**What you should do**
Shown below is a listing with pictures; reproduce exactly, and only, the lines between the ones containing "- [BiscuitOS Memory" and "Left Analog X", inclusive, leaving the pictures out.

**Stored data**
○ ○ ○ ○ ○ ○ ○

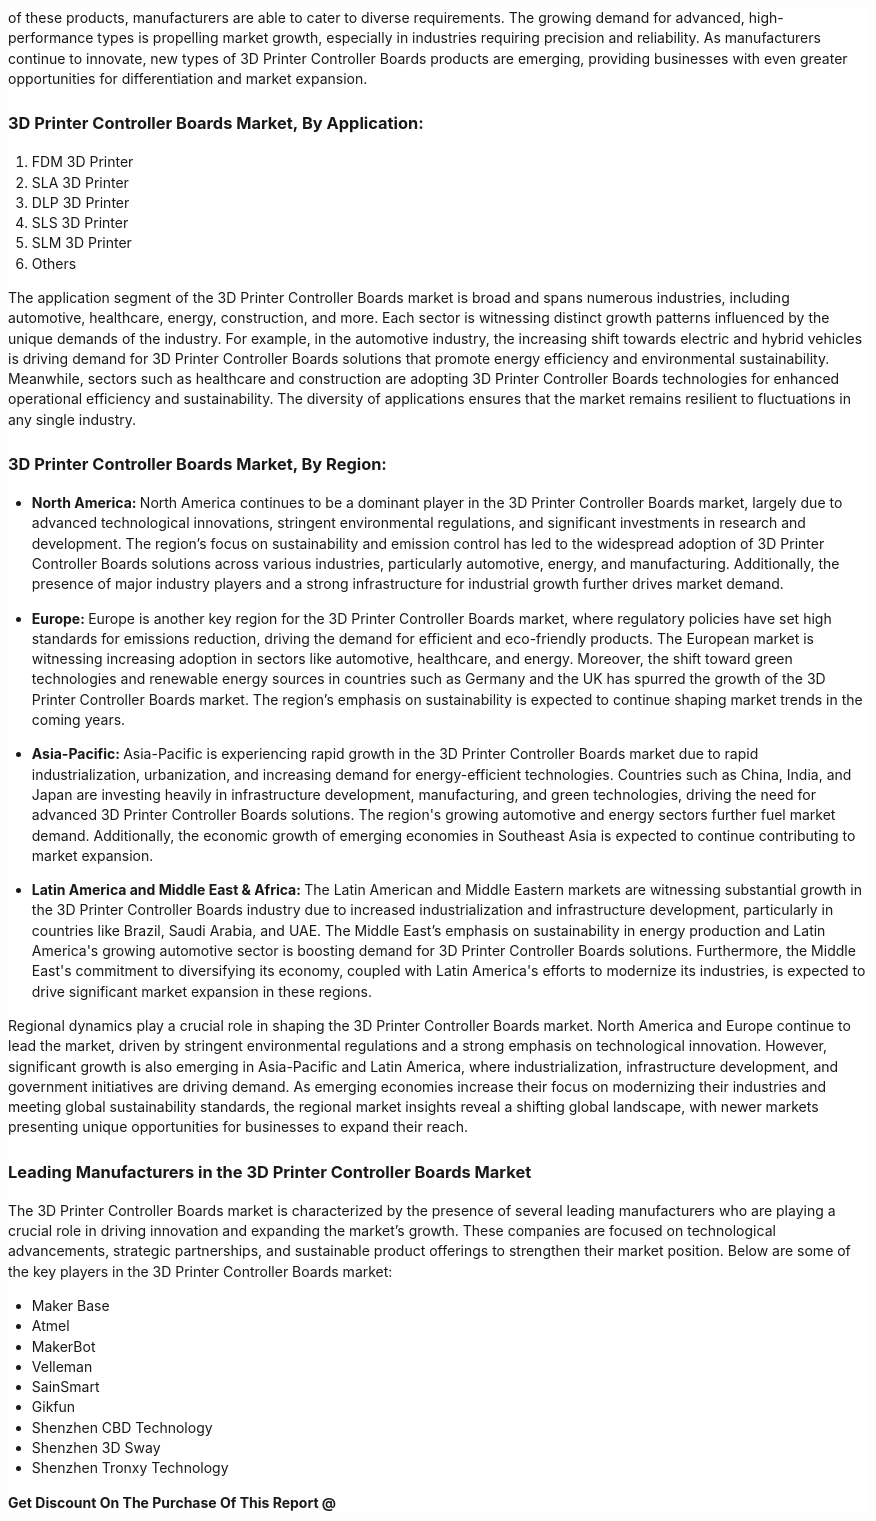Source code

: of these products, manufacturers are able to cater to diverse requirements. The growing demand for advanced, high-performance types is propelling market growth, especially in industries requiring precision and reliability. As manufacturers continue to innovate, new types of 3D Printer Controller Boards products are emerging, providing businesses with even greater opportunities for differentiation and market expansion.</p><h3>3D Printer Controller Boards Market,&nbsp;By Application:</h3><ol><li>FDM 3D Printer<li> SLA 3D Printer<li> DLP 3D Printer<li> SLS 3D Printer<li> SLM 3D Printer<li> Others</li></ol><p>The application segment of the 3D Printer Controller Boards market is broad and spans numerous industries, including automotive, healthcare, energy, construction, and more. Each sector is witnessing distinct growth patterns influenced by the unique demands of the industry. For example, in the automotive industry, the increasing shift towards electric and hybrid vehicles is driving demand for 3D Printer Controller Boards solutions that promote energy efficiency and environmental sustainability. Meanwhile, sectors such as healthcare and construction are adopting 3D Printer Controller Boards technologies for enhanced operational efficiency and sustainability. The diversity of applications ensures that the market remains resilient to fluctuations in any single industry.</p><h3>3D Printer Controller Boards Market, By Region:</h3><ul><li><p><strong>North America:&nbsp;</strong>North America continues to be a dominant player in the 3D Printer Controller Boards market, largely due to advanced technological innovations, stringent environmental regulations, and significant investments in research and development. The region&rsquo;s focus on sustainability and emission control has led to the widespread adoption of 3D Printer Controller Boards solutions across various industries, particularly automotive, energy, and manufacturing. Additionally, the presence of major industry players and a strong infrastructure for industrial growth further drives market demand.</p></li><li><p><strong><strong>Europe:&nbsp;</strong></strong>Europe is another key region for the 3D Printer Controller Boards market, where regulatory policies have set high standards for emissions reduction, driving the demand for efficient and eco-friendly products. The European market is witnessing increasing adoption in sectors like automotive, healthcare, and energy. Moreover, the shift toward green technologies and renewable energy sources in countries such as Germany and the UK has spurred the growth of the 3D Printer Controller Boards market. The region&rsquo;s emphasis on sustainability is expected to continue shaping market trends in the coming years.</p></li><li><p><strong><strong>Asia-Pacific:&nbsp;</strong></strong>Asia-Pacific is experiencing rapid growth in the 3D Printer Controller Boards market due to rapid industrialization, urbanization, and increasing demand for energy-efficient technologies. Countries such as China, India, and Japan are investing heavily in infrastructure development, manufacturing, and green technologies, driving the need for advanced 3D Printer Controller Boards solutions. The region's growing automotive and energy sectors further fuel market demand. Additionally, the economic growth of emerging economies in Southeast Asia is expected to continue contributing to market expansion.</p></li><li><p><strong><strong>Latin America and Middle East &amp; Africa:&nbsp;</strong></strong>The Latin American and Middle Eastern markets are witnessing substantial growth in the 3D Printer Controller Boards industry due to increased industrialization and infrastructure development, particularly in countries like Brazil, Saudi Arabia, and UAE. The Middle East&rsquo;s emphasis on sustainability in energy production and Latin America's growing automotive sector is boosting demand for 3D Printer Controller Boards solutions. Furthermore, the Middle East's commitment to diversifying its economy, coupled with Latin America's efforts to modernize its industries, is expected to drive significant market expansion in these regions.</p></li></ul><p>Regional dynamics play a crucial role in shaping the 3D Printer Controller Boards market. North America and Europe continue to lead the market, driven by stringent environmental regulations and a strong emphasis on technological innovation. However, significant growth is also emerging in Asia-Pacific and Latin America, where industrialization, infrastructure development, and government initiatives are driving demand. As emerging economies increase their focus on modernizing their industries and meeting global sustainability standards, the regional market insights reveal a shifting global landscape, with newer markets presenting unique opportunities for businesses to expand their reach.</p><h3><strong>Leading Manufacturers in the 3D Printer Controller Boards Market</strong></h3><p>The 3D Printer Controller Boards market is characterized by the presence of several leading manufacturers who are playing a crucial role in driving innovation and expanding the market&rsquo;s growth. These companies are focused on technological advancements, strategic partnerships, and sustainable product offerings to strengthen their market position. Below are some of the key players in the 3D Printer Controller Boards market:</p></div><div class="article-main__content" data-test-id="publishing-text-block"><ul><li><span class="">Maker Base<li> Atmel<li> MakerBot<li> Velleman<li> SainSmart<li> Gikfun<li> Shenzhen CBD Technology<li> Shenzhen 3D Sway<li> Shenzhen Tronxy Technology</span></li></ul></div><div class="article-main__content" data-test-id="publishing-text-block"><p><span class="font-[700]"><strong>Get Discount On The Purchase Of This Report @</strong>
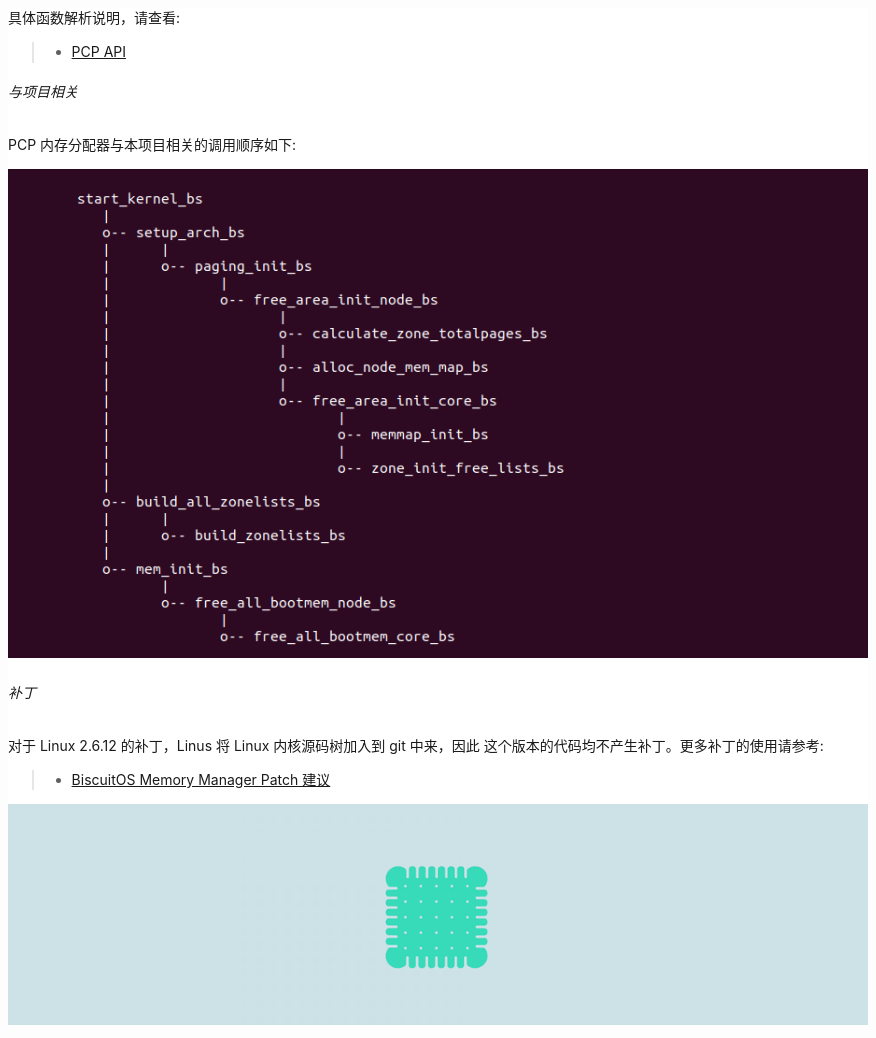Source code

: 具体函数解析说明，请查看:

> - [PCP API](#K)

###### 与项目相关

PCP 内存分配器与本项目相关的调用顺序如下:

![](/assets/PDB/RPI/RPI000850.png)

###### 补丁

对于 Linux 2.6.12 的补丁，Linus 将 Linux 内核源码树加入到 git 中来，因此
这个版本的代码均不产生补丁。更多补丁的使用请参考:

> - [BiscuitOS Memory Manager Patch 建议](https://biscuitos.github.io/blog/HISTORY-MMU/#C00033)

![](/assets/PDB/BiscuitOS/kernel/IND000100.png)
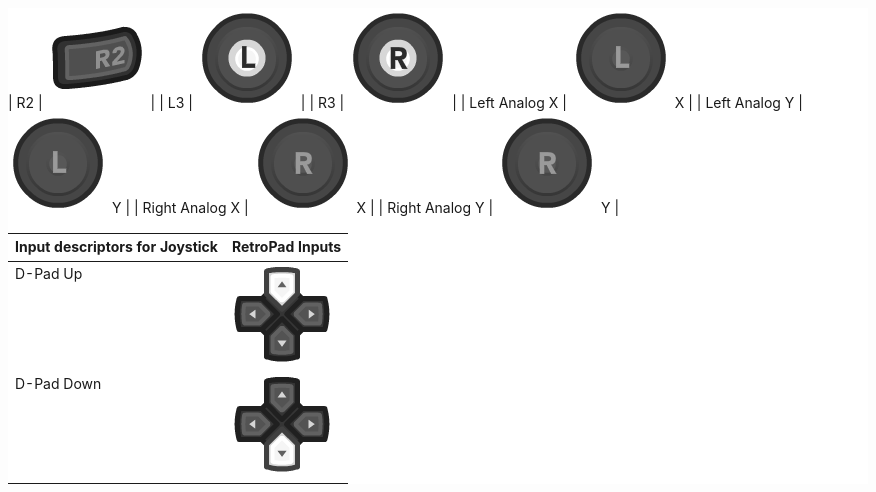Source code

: | R2                             | ![](../image/retropad/retro_r2.png)            |
| L3                             | ![](../image/retropad/retro_l3.png)            |
| R3                             | ![](../image/retropad/retro_r3.png)            |
| Left Analog X                  | ![](../image/retropad/retro_left_stick.png) X  |
| Left Analog Y                  | ![](../image/retropad/retro_left_stick.png) Y  |
| Right Analog X                 | ![](../image/retropad/retro_right_stick.png) X |
| Right Analog Y                 | ![](../image/retropad/retro_right_stick.png) Y |

| Input descriptors for Joystick | RetroPad Inputs                                |
|--------------------------------|------------------------------------------------|
| D-Pad Up                       | ![](../image/retropad/retro_dpad_up.png)       |
| D-Pad Down                     | ![](../image/retropad/retro_dpad_down.png)     |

○ ○ ○ ○ ○ ○ ○

**Written solution**
> - [BiscuitOS Memory Manager Patch 建议](https://biscuitos.github.io/blog/HISTORY-MMU/#C00033)

![](/assets/PDB/BiscuitOS/kernel/IND000100.png)
Source code

: | R2                             | ![](../image/retropad/retro_r2.png)            |
| L3                             | ![](../image/retropad/retro_l3.png)            |
| R3                             | ![](../image/retropad/retro_r3.png)            |
| Left Analog X                  | ![](../image/retropad/retro_left_stick.png) X  |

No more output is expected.